The wildcard might be, as we’ve consistently said, that Schneider doesn’t appear committed to Smith. And maybe, as part of a need to completely revamp this offense, they’ll just go in a different direction — saving money in the process, taking a calculated risk.
At the end of the day, I’m tempted to say who cares if they do? I’m looking on Twitter today and seeing people celebrate the Seahawks having ‘another winning season’. This is great news, apparently. In Macdonald’s first season, no less!
I couldn’t care less about retaining a place in the middle-ground of the NFL. ‘Not being as bad as the Raiders’ is not something that gets the juices flowing. Preserving Seattle’s status as ‘not bad enough to be terrible, not good enough to be great’ feels more like a curse. There’s an army of people ready and willing to embrace this as achievement. It’s nothing. It’s an 11th place finish in the Premier League.
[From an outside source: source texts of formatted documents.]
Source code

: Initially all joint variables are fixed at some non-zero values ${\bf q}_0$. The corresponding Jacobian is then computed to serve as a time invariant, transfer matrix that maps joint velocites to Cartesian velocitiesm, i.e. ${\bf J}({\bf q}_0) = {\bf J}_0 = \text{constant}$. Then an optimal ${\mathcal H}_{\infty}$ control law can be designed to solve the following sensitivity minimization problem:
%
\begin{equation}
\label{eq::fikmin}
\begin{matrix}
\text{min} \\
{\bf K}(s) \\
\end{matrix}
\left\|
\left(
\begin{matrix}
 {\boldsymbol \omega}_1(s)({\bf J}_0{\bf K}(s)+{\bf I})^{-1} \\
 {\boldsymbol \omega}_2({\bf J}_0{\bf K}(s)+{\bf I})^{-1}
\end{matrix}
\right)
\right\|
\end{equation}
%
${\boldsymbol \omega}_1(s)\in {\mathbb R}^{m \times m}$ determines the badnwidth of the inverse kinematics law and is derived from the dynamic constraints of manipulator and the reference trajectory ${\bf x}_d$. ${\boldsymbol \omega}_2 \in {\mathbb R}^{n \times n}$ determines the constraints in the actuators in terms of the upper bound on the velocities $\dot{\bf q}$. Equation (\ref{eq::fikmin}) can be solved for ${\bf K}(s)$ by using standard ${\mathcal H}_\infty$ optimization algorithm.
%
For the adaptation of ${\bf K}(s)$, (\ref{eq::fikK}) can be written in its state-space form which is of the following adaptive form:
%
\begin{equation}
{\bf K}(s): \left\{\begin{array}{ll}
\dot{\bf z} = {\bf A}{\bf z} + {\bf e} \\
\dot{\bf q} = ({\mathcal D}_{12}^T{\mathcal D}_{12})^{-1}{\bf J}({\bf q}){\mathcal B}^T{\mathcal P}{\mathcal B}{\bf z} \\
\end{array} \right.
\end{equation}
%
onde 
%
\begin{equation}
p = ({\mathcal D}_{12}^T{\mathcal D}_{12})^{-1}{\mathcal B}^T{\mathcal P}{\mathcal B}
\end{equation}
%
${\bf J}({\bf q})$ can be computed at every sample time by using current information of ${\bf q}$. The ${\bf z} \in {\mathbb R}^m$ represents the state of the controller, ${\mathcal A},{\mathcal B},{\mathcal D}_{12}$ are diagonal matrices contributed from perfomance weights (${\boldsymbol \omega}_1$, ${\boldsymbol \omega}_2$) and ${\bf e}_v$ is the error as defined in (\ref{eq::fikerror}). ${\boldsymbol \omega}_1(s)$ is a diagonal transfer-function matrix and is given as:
It’s eighth in the 100m race at the Olympics.
The Seahawks didn’t fire Pete Carroll to win nine games. They made that change because they thought the roster was underachieving and the changes would bring about better results. Things about the team may be different — such as the defense — and that’s good news. But the end result is virtually the same — and the team is no closer to being taken seriously as a post-season contender.
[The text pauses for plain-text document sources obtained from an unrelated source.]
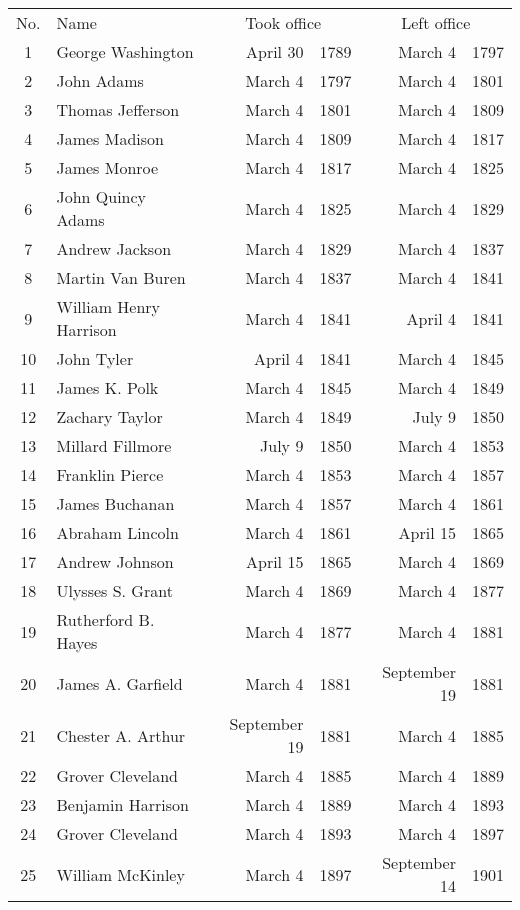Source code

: \begin{longtable}{c|l r@{,}l @{$\rightarrow$} r@{,}l}
	No. & Name & \multicolumn{2}{c}{Took office} & \multicolumn{2}{c}{Left
office}\\
1 & George Washington & April 30& 1789 & March 4& 1797\\
2 & John Adams & March 4& 1797 & March 4& 1801\\
3 & Thomas Jefferson & March 4& 1801 & March 4& 1809\\
4 & James Madison & March 4& 1809 & March 4& 1817\\
5 & James Monroe & March 4& 1817 & March 4& 1825\\
6 & John Quincy Adams & March 4& 1825 & March 4& 1829\\
7 & Andrew Jackson & March 4& 1829 & March 4& 1837\\
8 & Martin Van Buren & March 4& 1837 & March 4& 1841\\
9 & William Henry Harrison & March 4& 1841 & April 4& 1841\\
10 & John Tyler & April 4& 1841 & March 4& 1845\\
11 & James K. Polk & March 4& 1845 & March 4& 1849\\
12 & Zachary Taylor & March 4& 1849 & July 9& 1850\\
13 & Millard Fillmore & July 9& 1850 & March 4& 1853\\
14 & Franklin Pierce & March 4& 1853 & March 4& 1857\\
15 & James Buchanan & March 4& 1857 & March 4& 1861\\
16 & Abraham Lincoln & March 4& 1861 & April 15& 1865\\
17 & Andrew Johnson & April 15& 1865 & March 4& 1869\\
18 & Ulysses S. Grant & March 4& 1869 & March 4& 1877\\
19 & Rutherford B. Hayes & March 4& 1877 & March 4& 1881\\
20 & James A. Garfield & March 4& 1881 & September 19& 1881\\
21 & Chester A. Arthur & September 19& 1881 & March 4& 1885\\
22 & Grover Cleveland & March 4& 1885 & March 4& 1889\\
23 & Benjamin Harrison & March 4& 1889 & March 4& 1893\\
24 & Grover Cleveland & March 4& 1893 & March 4& 1897\\
25 & William McKinley & March 4& 1897 & September 14& 1901\\

\end{longtable}
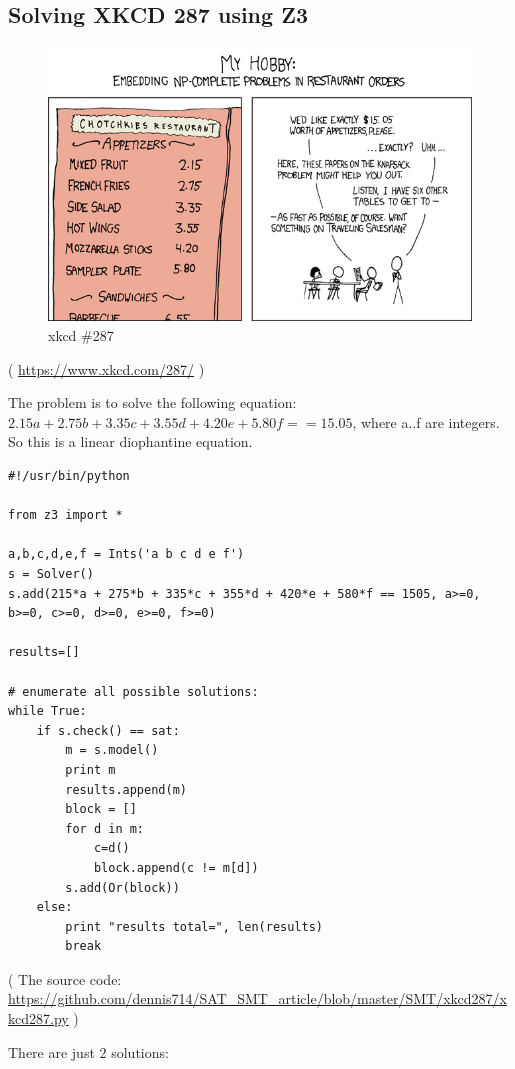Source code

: \subsection{Solving XKCD 287 using Z3}

\begin{figure}[H]
\centering
\includegraphics[scale=7]{SMT/xkcd287/np_complete.png}
\caption{xkcd \#287}
\end{figure}

( \url{https://www.xkcd.com/287/} )

The problem is to solve the following equation:
$2.15a + 2.75b + 3.35c + 3.55d + 4.20e + 5.80f == 15.05$,
where a..f are integers.
So this is a linear diophantine equation.

\begin{lstlisting}
#!/usr/bin/python

from z3 import *

a,b,c,d,e,f = Ints('a b c d e f')
s = Solver()
s.add(215*a + 275*b + 335*c + 355*d + 420*e + 580*f == 1505, a>=0, b>=0, c>=0, d>=0, e>=0, f>=0)

results=[]

# enumerate all possible solutions:
while True:
    if s.check() == sat:
        m = s.model()
        print m
        results.append(m)
        block = []
        for d in m:
            c=d()
            block.append(c != m[d])
        s.add(Or(block))
    else:
        print "results total=", len(results)
        break
\end{lstlisting}

( The source code: \url{https://github.com/dennis714/SAT_SMT_article/blob/master/SMT/xkcd287/xkcd287.py} )

There are just 2 solutions:


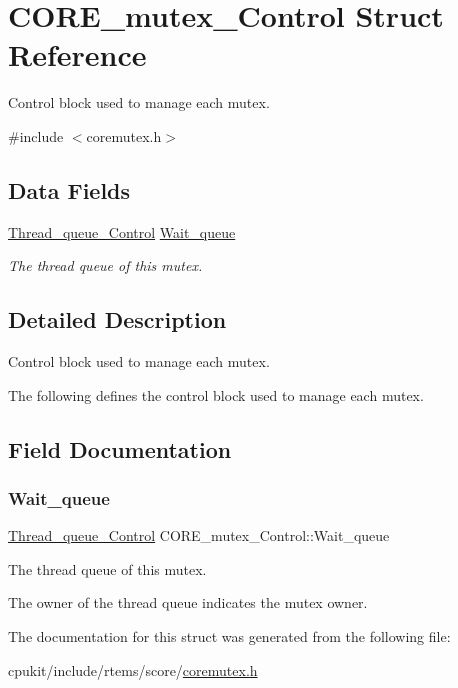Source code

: \hypertarget{structCORE__mutex__Control}{}\section{C\+O\+R\+E\+\_\+mutex\+\_\+\+Control Struct Reference}
\label{structCORE__mutex__Control}


Control block used to manage each mutex.  




{\ttfamily \#include $<$coremutex.\+h$>$}

\subsection*{Data Fields}
\begin{DoxyCompactItemize}
\item 
\mbox{\hyperlink{structThread__queue__Control}{Thread\+\_\+queue\+\_\+\+Control}} \mbox{\hyperlink{structCORE__mutex__Control_aca1c9df718b27d75196f8ba33c2d0a54}{Wait\+\_\+queue}}
\begin{DoxyCompactList}\small\item\em The thread queue of this mutex. \end{DoxyCompactList}\end{DoxyCompactItemize}


\subsection{Detailed Description}
Control block used to manage each mutex. 

The following defines the control block used to manage each mutex. 

\subsection{Field Documentation}
\mbox{\label{structCORE__mutex__Control_aca1c9df718b27d75196f8ba33c2d0a54}} 
\subsubsection{\texorpdfstring{Wait\_queue}{Wait\_queue}}
{\footnotesize\ttfamily \mbox{\hyperlink{structThread__queue__Control}{Thread\+\_\+queue\+\_\+\+Control}} C\+O\+R\+E\+\_\+mutex\+\_\+\+Control\+::\+Wait\+\_\+queue}



The thread queue of this mutex. 

The owner of the thread queue indicates the mutex owner. 

The documentation for this struct was generated from the following file\+:\begin{DoxyCompactItemize}
\item 
cpukit/include/rtems/score/\mbox{\hyperlink{coremutex_8h}{coremutex.\+h}}\end{DoxyCompactItemize}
Maybe more drastic moves are needed to elevate to the next tier? Perhaps those moves will carry risk of failure? Do you need the courage to risk failing, sometimes? Rather than just going year after year with the end result being very similar?
Maybe it’s time for some risk/reward? New approach to the O-line, new offensive staff, new quarterback. Are we really losing anything by adjusting the scouting approach to linemen and binning off the ‘over-paid and over-drafted’ mantra? A new offensive coordinator feels inevitable — but be ambitious. Are we honestly going to be ruing the decision to swap Geno Smith for someone else if it doesn’t work? It’s hardly the Bengals moving on from Burrow is it?
Consider disruption. Recapture that spirit that saw this franchise have the balls to move on from Pete Carroll and channel it towards an offensive rebuild.